EXERCISE BRIEF
Pull out every line of the listing that contains the string "QSys", matching case exactly.

*** Opening of INFORMATION ***

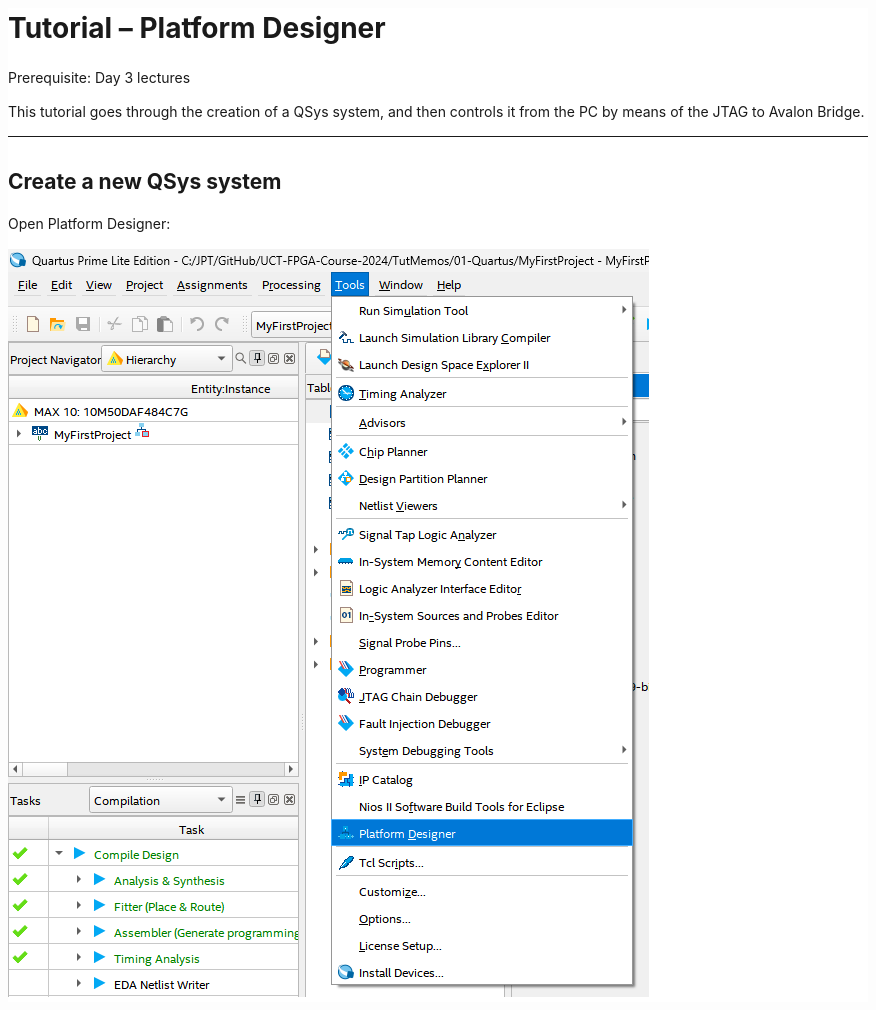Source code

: # Tutorial &ndash; Platform Designer

Prerequisite: Day 3 lectures

This tutorial goes through the creation of a QSys system, and then
controls it from the PC by means of the JTAG to Avalon Bridge.

--------------------------------------------------------------------------------

## Create a new QSys system

Open Platform Designer:

![Platform Designer Menu](PlatformDesigner/PlatformDesignerMenu.png)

*** Close of INFORMATION ***

SOLUTION TO THE PROBLEM
This tutorial goes through the creation of a QSys system, and then
## Create a new QSys system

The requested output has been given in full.